(Estratto della pagina):
________________________________________
Dalla postfazione all’antologia Bagliori nella notte. La Seconda guerra mondiale e gli internazionalisti del «Terzo Fronte», Movimento Reale, luglio 2023.
VII
Lasciando Val-de-Villé prendiamo una strada secondaria che aggira Sélestat a nord. Sta piovendo di nuovo. Un soldato tedesco, che per caso stava camminando accanto a me, mi ha passato un pezzo di cerata. Mentre lo ringrazio nella sua stessa lingua, lui, a bassa voce: ‘Siamo tutti fratelli; e voi francesi siete fortunati: per voi la guerra è finita…’. È un uomo sulla trentina, il viso pieno di rughe, gli occhi scuri e febbricitanti, le spalle cadenti. Ah, avrei voluto stringergli la mano, per dire: parla, racconta come hai vissuto, come ti sei fatto questo cuore d’uomo! Jean Malaquais, Diario di guerra, 1939-1940
L’occupazione di gran parte dell’Europa da parte delle truppe della potenza imperialistica tedesca, la piena assunzione delle leve statali dei paesi sconfitti da parte dell’amministrazione tedesca o l’istituzione di governi nazionali collaborazionisti, ebbero un forte impatto sia sulle borghesie nazionali che sulla classe operaia europea, della quale uniformò in una certa misura le condizioni, generando al contempo una relativa uniformità anche nelle sue reazioni a queste stesse condizioni.
Data per scontata la comune natura capitalistica dei belligeranti, lo Stato messo in piedi dall’occupante diventava il quadro istituzionale entro il quale anche la borghesia nazionale sconfitta trovava comunque una propria rappresentanza e una sintesi dei propri interessi di classe. Le frazioni della borghesia i cui interessi erano maggiormente legati, se non interdipendenti, a quelli dell’economia dell’occupante e la cui produzione poteva continuare a realizzare profitti, conservavano il proprio ruolo, seppure come partner di minoranza (e pagando un tributo economico e politico alla potenza dominante) nell’impresa condivisa di sfruttamento della classe operaia locale.
In queste circostanze, una forma politica particolarmente autoritaria della potenza occupante si rivela però fonte di contrasti di difficile gestione. Le frazioni borghesi sottorappresentate o mal rappresentate dal nuovo Stato imposto dall’esterno, quelle i cui interessi sono compromessi dalle esigenze economiche della potenza occupante, non trovano all’interno del quadro del regime altra forma di confronto politico e di possibilità di avvicendamento nella gestione del potere che la lotta armata. A tale lotta, la borghesia “non-collaborazionista” può predisporsi grazie all’appoggio di altre potenze straniere, delle quali si fa strumento nel corso della guerra, costruendo nel frattempo quel consenso ideologico indispensabile per la partecipazione materiale alla lotta di una base di massa.
________________________________________
(Dati forniti):

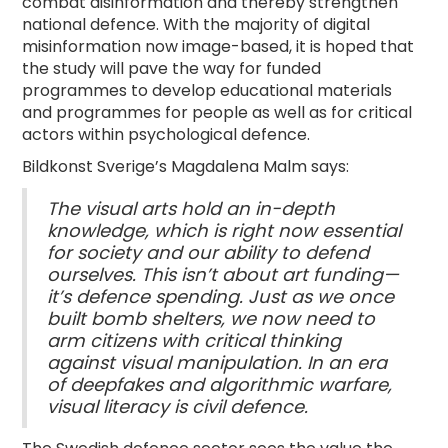
combat disinformation and thereby strengthen
national defence. With the majority of digital
misinformation now image-based, it is hoped that
the study will pave the way for funded
programmes to develop educational materials
and programmes for people as well as for critical
actors within psychological defence.
Bildkonst Sverige’s Magdalena Malm says:
The visual arts hold an in-depth
knowledge, which is right now essential
for society and our ability to defend
ourselves. This isn’t about art funding—
it’s defence spending. Just as we once
built bomb shelters, we now need to
arm citizens with critical thinking
against visual manipulation. In an era
of deepfakes and algorithmic warfare,
visual literacy is civil defence.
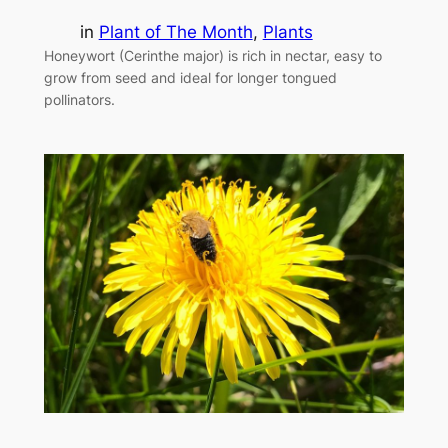
in
Plant of The Month
, 
Plants
Honeywort (Cerinthe major) is rich in nectar, easy to
grow from seed and ideal for longer tongued
pollinators.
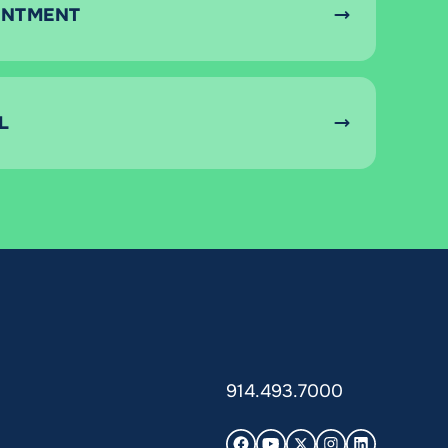
INTMENT
L
914.493.7000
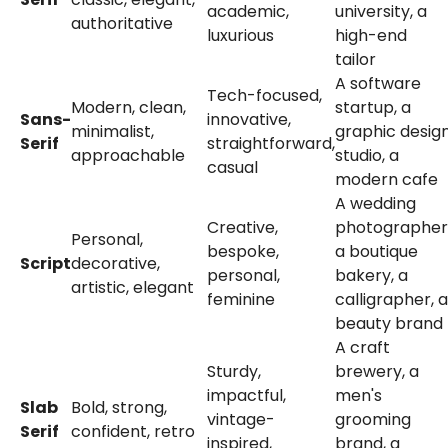
academic,
university, a
authoritative
luxurious
high-end
tailor
A software
Tech-focused,
Modern, clean,
startup, a
Sans-
innovative,
minimalist,
graphic desig
Serif
straightforward,
approachable
studio, a
casual
modern cafe
A wedding
Creative,
photographer
Personal,
bespoke,
a boutique
Script
decorative,
personal,
bakery, a
artistic, elegant
feminine
calligrapher, a
beauty brand
A craft
Sturdy,
brewery, a
impactful,
men's
Slab
Bold, strong,
vintage-
grooming
Serif
confident, retro
inspired,
brand, a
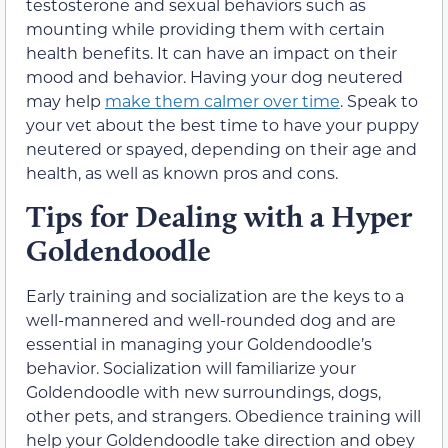
testosterone and sexual behaviors such as
mounting while providing them with certain
health benefits. It can have an impact on their
mood and behavior. Having your dog neutered
may help
make them calmer over time
. Speak to
your vet about the best time to have your puppy
neutered or spayed, depending on their age and
health, as well as known pros and cons.
Tips for Dealing with a Hyper
Goldendoodle
Early training and socialization are the keys to a
well-mannered and well-rounded dog and are
essential in managing your Goldendoodle’s
behavior. Socialization will familiarize your
Goldendoodle with new surroundings, dogs,
other pets, and strangers. Obedience training will
help your Goldendoodle take direction and obey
________________________________________
(Elenco attività):
A. Secondo l'estratto della pagina, che età ha all'incirca il soldato tedesco che cammina accanto al narratore?
B. Riassumi l'estratto della pagina in tre frasi.

(Soluzioni):
A. È un uomo sulla trentina.

B. Il brano si apre con un passo del diario di guerra di Jean Malaquais, in cui un soldato tedesco passa un pezzo di cerata al narratore e gli dice a bassa voce che sono tutti fratelli. L'occupazione tedesca di gran parte dell'Europa, con l'amministrazione diretta o con governi collaborazionisti, ebbe un forte impatto sulle borghesie nazionali e sulla classe operaia, di cui uniformò in parte le condizioni e le reazioni. Le frazioni borghesi legate all'economia dell'occupante conservarono il proprio ruolo come partner di minoranza, mentre quelle mal rappresentate dal nuovo Stato trovarono nella lotta armata, con l'appoggio di altre potenze straniere, l'unica forma di confronto politico.